Decomposing the Error Message
Your error message includes the following hint:
OpenBLAS blas_thread_init: pthread_create: Resource temporarily unavailable
OpenBLAS blas_thread_init: RLIMIT_NPROC 1024 current, 2067021 max
The RLIMIT_NPROC
variable controls the total number of processes that user can have. More specifically, as it is a per process setting, when fork()
, clone()
, vfork()
, &c are called by a process, the RLIMIT_NPROC
value for that process is compared to the total process count for that process's parent user. If that value is exceeded, things shut down, as you've experienced.
The error message indicates that OpenBLAS was unable to create additional threads because your user had used all the threads RLIMIT_NPROC
had given it.
Since you're running on a cluster, it's unlikely that your user is running many threads (unlike, say, if you were on your personal machine and browsing the web, playing music, &c), so it's reasonable to conclude that OpenBLAS is trying to start multiple threads.
How OpenBLAS Uses Threads
OpenBLAS can use multiple threads to accelerate linear algebra. You may want many threads for solving a single, larger problem quickly. You may want fewer threads for solving many smaller problems simultaneously.
OpenBLAS has several ways to limit the number of threads it uses. These are controlled via:
export OPENBLAS_NUM_THREADS=4
export GOTO_NUM_THREADS=4
export OMP_NUM_THREADS=4
The priorities are OPENBLAS_NUM_THREADS > GOTO_NUM_THREADS > OMP_NUM_THREADS. (I think this means that OPENBLAS_NUM_THREADS
overrides OMP_NUM_THREADS
; however, OpenBLAS ignores OPENBLAS_NUM_THREADS
and GOTO_NUM_THREADS
when compiled with USE_OPENMP=1
.)
If none of the foregoing variables are set, OpenBLAS will run using a number of threads equal to the number of cores on your machine (32 on your machine)
Your Situation
Your cluster has 32-core CPUs. You're trying to run 36 instances of Python. Each instance requires 1 thread for Python + 32 threads for OpenBLAS. You'll also need 1 thread for your SSH connection and 1 thread for your shell. That means that you need 36*(32+1)+2=1190 threads.

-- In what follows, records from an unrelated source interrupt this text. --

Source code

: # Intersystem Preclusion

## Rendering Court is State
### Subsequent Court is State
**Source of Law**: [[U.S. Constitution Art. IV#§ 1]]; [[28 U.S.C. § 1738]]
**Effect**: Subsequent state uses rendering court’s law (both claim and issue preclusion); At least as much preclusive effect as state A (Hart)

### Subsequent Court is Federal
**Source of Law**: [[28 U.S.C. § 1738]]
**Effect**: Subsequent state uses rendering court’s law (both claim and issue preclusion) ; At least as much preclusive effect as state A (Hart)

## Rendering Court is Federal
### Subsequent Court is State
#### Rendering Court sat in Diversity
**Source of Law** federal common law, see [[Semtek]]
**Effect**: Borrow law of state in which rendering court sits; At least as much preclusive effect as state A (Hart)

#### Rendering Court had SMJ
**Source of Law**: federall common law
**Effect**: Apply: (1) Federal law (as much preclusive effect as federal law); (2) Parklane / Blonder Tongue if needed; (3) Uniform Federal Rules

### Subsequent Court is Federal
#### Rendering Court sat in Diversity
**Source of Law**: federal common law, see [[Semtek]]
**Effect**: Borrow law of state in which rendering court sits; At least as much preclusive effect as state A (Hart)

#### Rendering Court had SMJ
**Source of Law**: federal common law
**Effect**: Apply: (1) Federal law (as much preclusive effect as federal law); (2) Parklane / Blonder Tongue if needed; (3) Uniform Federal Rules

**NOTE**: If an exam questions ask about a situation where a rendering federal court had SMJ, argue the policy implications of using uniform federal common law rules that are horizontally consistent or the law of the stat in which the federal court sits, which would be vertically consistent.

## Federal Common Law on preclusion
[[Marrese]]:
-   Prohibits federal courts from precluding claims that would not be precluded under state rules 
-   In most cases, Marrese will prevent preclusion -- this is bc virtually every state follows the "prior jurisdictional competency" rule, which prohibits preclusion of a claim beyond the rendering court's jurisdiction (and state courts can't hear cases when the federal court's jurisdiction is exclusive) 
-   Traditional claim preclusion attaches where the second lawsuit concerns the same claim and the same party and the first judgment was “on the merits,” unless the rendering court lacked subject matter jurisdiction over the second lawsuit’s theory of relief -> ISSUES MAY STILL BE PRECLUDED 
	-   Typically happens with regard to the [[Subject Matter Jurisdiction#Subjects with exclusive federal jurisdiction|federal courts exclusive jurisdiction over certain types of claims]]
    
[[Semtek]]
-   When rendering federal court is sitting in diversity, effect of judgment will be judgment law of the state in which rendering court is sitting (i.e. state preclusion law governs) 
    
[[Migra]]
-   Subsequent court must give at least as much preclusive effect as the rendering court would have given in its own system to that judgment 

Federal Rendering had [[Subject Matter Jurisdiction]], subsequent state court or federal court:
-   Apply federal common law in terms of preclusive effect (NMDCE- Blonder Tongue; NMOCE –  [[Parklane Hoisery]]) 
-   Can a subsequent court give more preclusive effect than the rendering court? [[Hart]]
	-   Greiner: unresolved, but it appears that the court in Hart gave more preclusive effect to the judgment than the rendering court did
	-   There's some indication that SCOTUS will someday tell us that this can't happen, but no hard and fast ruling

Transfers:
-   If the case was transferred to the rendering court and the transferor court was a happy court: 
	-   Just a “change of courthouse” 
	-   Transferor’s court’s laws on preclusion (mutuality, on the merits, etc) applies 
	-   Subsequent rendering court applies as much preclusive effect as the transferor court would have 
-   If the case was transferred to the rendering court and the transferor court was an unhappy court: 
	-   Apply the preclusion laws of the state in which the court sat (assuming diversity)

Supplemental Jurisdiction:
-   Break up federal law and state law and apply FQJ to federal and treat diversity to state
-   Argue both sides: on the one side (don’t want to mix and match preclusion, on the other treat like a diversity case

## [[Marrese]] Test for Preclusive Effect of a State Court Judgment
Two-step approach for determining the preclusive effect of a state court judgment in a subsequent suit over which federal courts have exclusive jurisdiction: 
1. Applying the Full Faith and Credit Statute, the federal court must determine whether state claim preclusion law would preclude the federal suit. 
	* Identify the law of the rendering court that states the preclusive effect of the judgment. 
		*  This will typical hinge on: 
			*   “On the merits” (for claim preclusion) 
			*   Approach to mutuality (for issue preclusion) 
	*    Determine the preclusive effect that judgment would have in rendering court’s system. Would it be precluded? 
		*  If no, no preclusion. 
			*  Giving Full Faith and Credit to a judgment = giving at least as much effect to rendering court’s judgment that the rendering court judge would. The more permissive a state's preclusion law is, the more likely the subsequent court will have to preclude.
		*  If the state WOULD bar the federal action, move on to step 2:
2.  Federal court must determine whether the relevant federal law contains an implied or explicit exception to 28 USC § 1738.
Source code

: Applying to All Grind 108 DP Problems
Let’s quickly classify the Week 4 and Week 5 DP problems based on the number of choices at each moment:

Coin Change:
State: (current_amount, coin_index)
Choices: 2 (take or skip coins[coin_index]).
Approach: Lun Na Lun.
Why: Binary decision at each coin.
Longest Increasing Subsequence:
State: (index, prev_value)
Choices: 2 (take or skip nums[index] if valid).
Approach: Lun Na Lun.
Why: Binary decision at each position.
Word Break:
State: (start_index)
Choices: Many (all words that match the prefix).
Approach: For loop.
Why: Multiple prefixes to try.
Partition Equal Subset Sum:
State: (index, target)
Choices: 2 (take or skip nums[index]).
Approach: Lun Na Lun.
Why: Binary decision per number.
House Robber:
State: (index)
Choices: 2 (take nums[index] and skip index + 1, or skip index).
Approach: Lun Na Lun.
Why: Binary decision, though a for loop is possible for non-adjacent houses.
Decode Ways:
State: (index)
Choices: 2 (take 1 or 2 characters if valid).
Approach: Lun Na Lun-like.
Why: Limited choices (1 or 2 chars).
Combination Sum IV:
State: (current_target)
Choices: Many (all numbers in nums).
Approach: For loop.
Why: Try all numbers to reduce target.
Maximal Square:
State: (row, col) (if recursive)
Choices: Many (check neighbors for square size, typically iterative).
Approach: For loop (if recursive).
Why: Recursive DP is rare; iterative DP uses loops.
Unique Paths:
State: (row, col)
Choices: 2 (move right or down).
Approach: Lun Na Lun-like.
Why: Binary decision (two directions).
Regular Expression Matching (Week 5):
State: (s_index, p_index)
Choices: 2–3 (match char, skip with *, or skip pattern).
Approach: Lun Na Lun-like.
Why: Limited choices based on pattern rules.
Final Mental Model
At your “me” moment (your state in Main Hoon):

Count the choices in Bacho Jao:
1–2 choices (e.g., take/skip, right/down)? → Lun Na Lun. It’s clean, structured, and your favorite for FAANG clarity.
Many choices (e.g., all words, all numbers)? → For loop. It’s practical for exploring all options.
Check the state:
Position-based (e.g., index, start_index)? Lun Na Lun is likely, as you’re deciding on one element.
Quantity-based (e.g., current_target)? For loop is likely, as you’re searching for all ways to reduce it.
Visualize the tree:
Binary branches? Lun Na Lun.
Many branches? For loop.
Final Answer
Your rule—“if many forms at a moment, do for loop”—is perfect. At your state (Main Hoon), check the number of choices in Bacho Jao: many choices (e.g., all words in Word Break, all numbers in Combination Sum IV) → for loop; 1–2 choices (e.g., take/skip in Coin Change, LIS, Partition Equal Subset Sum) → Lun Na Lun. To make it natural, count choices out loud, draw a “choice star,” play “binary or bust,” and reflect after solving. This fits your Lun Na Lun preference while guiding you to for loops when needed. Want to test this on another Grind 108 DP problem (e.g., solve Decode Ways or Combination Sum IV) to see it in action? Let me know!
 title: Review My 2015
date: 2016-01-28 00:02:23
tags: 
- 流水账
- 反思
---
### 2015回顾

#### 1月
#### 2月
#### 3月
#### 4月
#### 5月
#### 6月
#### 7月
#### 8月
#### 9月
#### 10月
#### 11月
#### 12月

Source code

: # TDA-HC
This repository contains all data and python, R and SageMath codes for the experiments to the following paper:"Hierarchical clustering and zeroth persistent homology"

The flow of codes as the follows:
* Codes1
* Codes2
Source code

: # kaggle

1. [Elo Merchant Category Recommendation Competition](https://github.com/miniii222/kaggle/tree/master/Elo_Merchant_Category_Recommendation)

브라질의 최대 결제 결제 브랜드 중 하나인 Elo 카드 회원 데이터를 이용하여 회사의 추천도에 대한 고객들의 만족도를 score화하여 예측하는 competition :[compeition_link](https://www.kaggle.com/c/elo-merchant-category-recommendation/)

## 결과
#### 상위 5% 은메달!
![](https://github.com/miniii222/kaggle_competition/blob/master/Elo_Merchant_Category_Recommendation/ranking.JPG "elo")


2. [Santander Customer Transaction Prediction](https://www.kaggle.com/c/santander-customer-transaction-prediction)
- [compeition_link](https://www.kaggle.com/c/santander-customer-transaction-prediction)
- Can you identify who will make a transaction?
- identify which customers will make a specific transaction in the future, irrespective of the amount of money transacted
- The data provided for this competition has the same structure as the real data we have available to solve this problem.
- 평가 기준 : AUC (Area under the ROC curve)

The nuclear option for fixing the problem is to use:
export OPENBLAS_NUM_THREADS=1
which should bring you down to 36*(1+1)+2=74 threads.
Since you have spare capacity, you could adjust OPENBLAS_NUM_THREADS
to a higher value, but then the OpenBLAS instances owned by your separate Python processes will interfere with each other. So there's a trade-off between how fast you get one solution versus how fast you can get many solutions. Ideally, you can solve this trade-off by running fewer Pythons per node and using more nodes.